There is mention of his having painted close to 10,000 works in those years. Some works were entered in exhibitions in India; others went abroad. Recognition came from state and society; his works were published and written about; there were letters of appreciation from the notables of the time. When Thakur Singh decided to return to Punjab and establish himself at Amritsar, complete with an Academy and an Exhibition Hall all his own, his had emerged as one of the most prominent names among the artists of the region. For the next 40 years, till his death in 1976, this is the way it stayed.
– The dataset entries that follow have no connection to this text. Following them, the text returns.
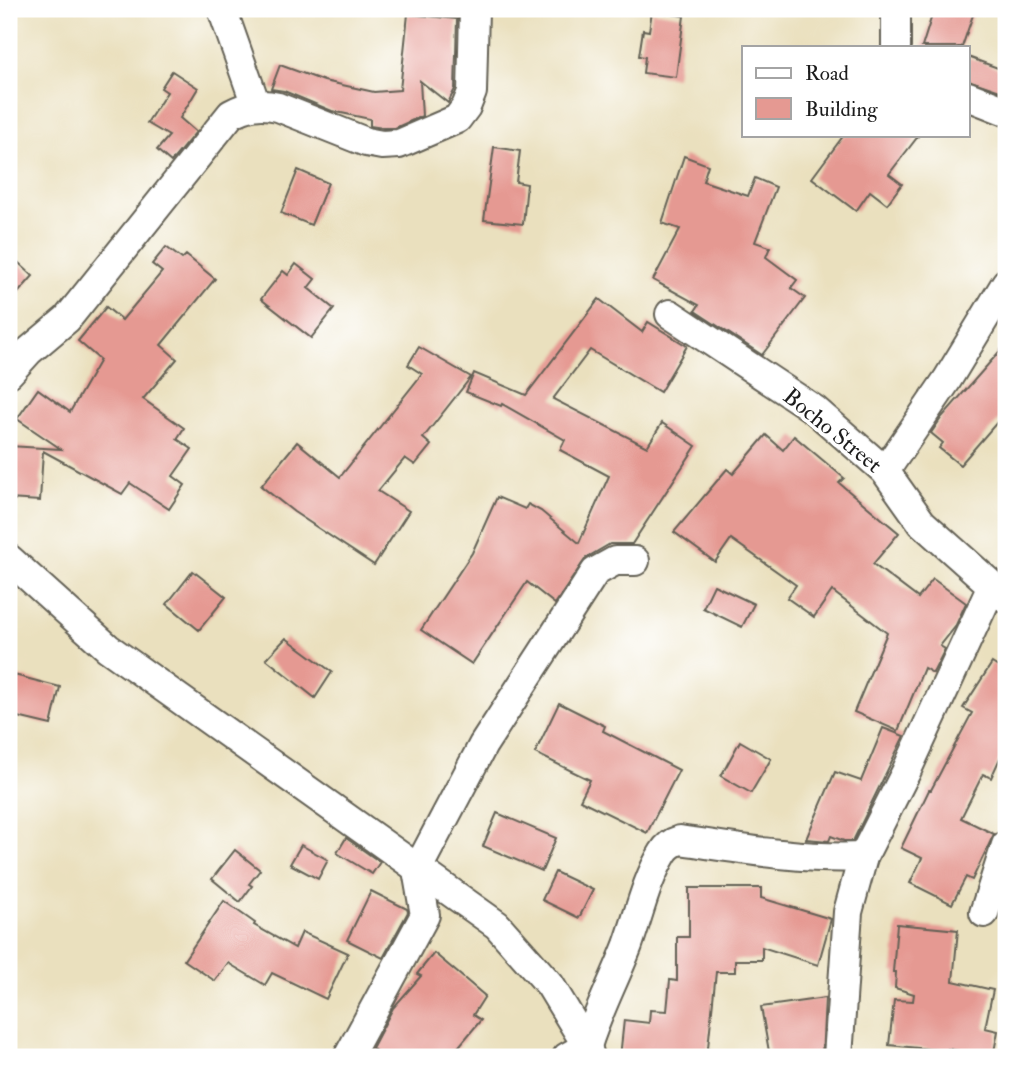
<svg xmlns="http://www.w3.org/2000/svg" width="1015" height="1066" viewBox="0 0 1015 1066" font-family="'IM FELL Double Pica',serif">
<style>
.building{fill:#e59992}
.lines{fill:none;stroke-linecap:round;stroke-linejoin:round}
.minor-casing{stroke:#646155;stroke-width:32}
.minor{stroke:#fff;stroke-width:28}
.labels{text-anchor:middle;stroke-width:7;stroke-linejoin:round;paint-order:stroke}
.street-label{font-size:23px;fill:#1c1c1c;stroke:#fff}
</style>
<rect width="100%" height="100%" fill="#fff"/>
<filter id="ink" filterUnits="userSpaceOnUse"><feTurbulence type="fractalNoise" baseFrequency=".0143" numOctaves="2"/><feDisplacementMap in="SourceGraphic" scale="14" xChannelSelector="R" yChannelSelector="G"/><feConvolveMatrix kernelMatrix="1 2 1 2 8 2 1 2 1" color-interpolation-filters="sRGB"/></filter>
<filter id="wash" filterUnits="userSpaceOnUse"><feTurbulence type="fractalNoise" baseFrequency=".00686" numOctaves="4" result="noise"/><feDisplacementMap in="SourceGraphic" scale="28" xChannelSelector="R" yChannelSelector="G"/><feGaussianBlur stdDeviation="1.57" result="paint"/><feColorMatrix in="noise" values="0 0 0 0 0 0 0 0 0 0 0 0 0 0 0 0 0 1.4 0 .05"/><feComposite in="paint" operator="in"/></filter>
<g filter="url(#wash)">
<rect width="100%" height="100%" fill="#eae0be"/>
<g id="blocks">
<g class="building">
<polygon points="934,9 975,9 962,47 922,47"/>
<polygon points="652,11 684,16 676,77 643,73 645,57 639,56 643,30 649,31"/>
<polygon points="408,14 457,19 455,89 448,103 420,81 422,116 395,128 383,128 370,126 370,119 332,111 284,91 271,89 280,65 324,81 374,92 400,90"/>
<polygon points="968,57 1006,71 1003,92 968,80"/>
<polygon points="172,71 198,88 180,118 196,132 171,162 157,150 169,136 147,123 167,92 161,88"/>
<polygon points="844,135 919,135 889,174 902,184 887,204 870,191 856,211 812,178"/>
<polygon points="494,147 520,151 516,182 527,184 523,224 484,220"/>
<polygon points="684,156 708,165 703,181 748,196 755,178 776,187 755,242 770,247 766,257 797,280 791,288 805,298 762,355 695,311 699,305 653,280 680,229 662,223"/>
<polygon points="298,170 328,183 311,225 281,213"/>
<polygon points="166,247 182,259 186,255 215,279 161,345 177,359 143,399 184,428 177,439 192,449 173,476 185,485 169,509 130,483 122,494 43,451 40,501 9,499 9,446 61,449 17,419 38,389 70,412 100,360 78,341 106,307 122,320 162,272 152,264"/>
<polygon points="9,254 33,276 9,303"/>
<polygon points="296,264 315,279 308,288 334,309 311,338 261,299 283,271 288,275"/>
<polygon points="599,299 642,332 648,322 687,346 660,392 590,350 553,399 647,447 662,423 696,446 632,544 610,544 586,558 555,604 527,582 472,664 421,630 472,553 497,497 525,509 528,504 541,511 579,543 609,476 560,450 565,440 502,404 501,406 466,392 474,373 526,395"/>
<polygon points="1006,344 1006,412 960,465 939,448 943,443 931,433 942,417"/>
<polygon points="419,347 471,377 423,438 431,445 415,465 405,458 378,491 409,511 374,565 294,512 261,486 297,442 340,477 422,374 408,365"/>
<polygon points="766,435 783,450 794,436 844,478 839,483 899,533 873,564 918,598 933,579 966,603 955,627 940,646 945,649 933,673 924,668 898,731 854,712 887,633 832,591 814,617 787,598 796,585 731,539 715,562 674,532 727,469 733,474"/>
<polygon points="193,571 226,597 199,630 167,604"/>
<polygon points="714,585 754,604 742,627 703,608"/>
<polygon points="286,638 332,672 315,698 266,659"/>
<polygon points="992,663 1006,672 1006,745 991,778 983,774 961,818 994,834 972,880 966,877 952,904 910,883 922,858 901,848 929,790 931,790 972,713 963,708"/>
<polygon points="14,675 60,687 51,725 9,715 9,697"/>
<polygon points="559,703 605,726 603,731 679,770 647,833 580,800 590,780 535,753"/>
<polygon points="883,728 904,736 853,841 844,841 831,836 829,841 806,839 835,772 861,781"/>
<polygon points="740,741 771,759 751,793 721,776"/>
<polygon points="497,813 556,838 542,871 483,846"/>
<polygon points="346,838 380,862 372,874 337,853"/>
<polygon points="301,845 328,860 318,879 290,864"/>
<polygon points="235,850 260,870 249,884 252,886 240,902 212,879"/>
<polygon points="555,872 593,890 579,918 542,900"/>
<polygon points="689,888 761,888 761,898 831,919 818,965 762,947 762,960 735,960 735,972 716,972 707,1057 620,1057 624,1020 649,1023 650,1010 667,1011 670,980 677,981 677,937 689,937"/>
<polygon points="371,891 407,909 408,912 383,958 347,940"/>
<polygon points="224,901 255,923 254,925 295,948 302,932 348,953 326,999 272,973 265,985 228,963 215,981 184,960"/>
<polygon points="897,924 958,930 953,981 993,990 985,1028 998,1031 993,1057 948,1049 948,1051 889,1045 894,1000 913,1001 914,994 895,988 896,972 893,972"/>
<polygon points="434,953 485,996 473,1015 481,1020 450,1057 382,1057 372,1048 393,1008 421,976 417,974"/>
<polygon points="825,998 822,1057 770,1057 761,1007"/>
</g>
</g>
</g>
<g filter="url(#ink)">
<use href="#blocks" fill-opacity="0" stroke="#646155" stroke-width="2"/>
<g class="lines">
<defs>
<g id="minor">
<polyline points="222,9 256,105"/>
<polyline points="896,47 896,9"/>
<polyline points="968,96 1006,111"/>
<polyline points="670,314 815,410 885,471 922,523 1006,598"/>
<path d="M9,373L29,351L67,319L231,114C248,105 260,103 278,107L366,142L382,145L399,144L457,119L466,107L472,92L474,9"/>
<polyline points="885,471 947,380 1006,283"/>
<polyline points="9,559 108,648 497,925 550,985 587,1046 590,1057"/>
<polyline points="984,913 1006,845"/>
<polyline points="348,1057 425,915 417,870 483,745 595,572 615,561 635,561"/>
<path d="M567,1057L587,1046C598,1011 615,979 628,945C639,914 646,881 663,853C667,846 673,842 680,840C741,849 802,860 863,857"/>
<polyline points="838,1057 848,912 863,857 906,772 992,586"/>
</g>
</defs>
<use href="#minor" class="minor-casing"/>
<use href="#minor" class="minor"/>
</g>
</g>
<g class="labels">
<g class="street-label">
<text transform="translate(833 430) rotate(39)" y="8">Bocho Street</text>
</g>
</g>
<rect width="1015" height="1066" fill="none" stroke="#fff" stroke-width="35"/>
<rect x="742" y="46" width="228" height="91" fill="#ffffff" stroke="#a4a4a4" stroke-width="2"/>
<rect x="756" y="68" width="35" height="10" fill="#ffffff" stroke="#a4a4a4" stroke-width="2"/>
<text x="805" y="80" font-size="21" fill="#1c1c1c">Road</text>
<rect x="756" y="98" width="35" height="21" fill="#e59992" stroke="#a4a4a4" stroke-width="2"/>
<text x="805" y="116" font-size="21" fill="#1c1c1c">Building</text>
</svg>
Thakur Singh’s life is well documented in the form of photographs that his family has preserved. There are pictures of him with his mentor, Muhammad Alam, and a group of other young hopefuls; one sees Muhammad Alam’s own photograph, wearing an elegant suit; records of exhibition openings; and the like. But my favourite is an old sepia-coloured photograph of Thakur Singh, in his mid-thirties perhaps, posing, seated on a European style sofa, dressed in a three-piece suit with an ivory-handled walking stick positioned close to his legs and the wall behind him covered with paintings — his own work, apparently — some in gilt frames, others half-finished: an actress dressed up as a character from a Parsi play, some smaller portraits, a young woman holding on to a branch, a view possibly of the Golden Temple, and what looks from a distance as a framed testimonial. The young village lad from Verka, who used to wander off into the fields to draw, had come a long way, all on the strength of his hard work and his single-minded pursuit.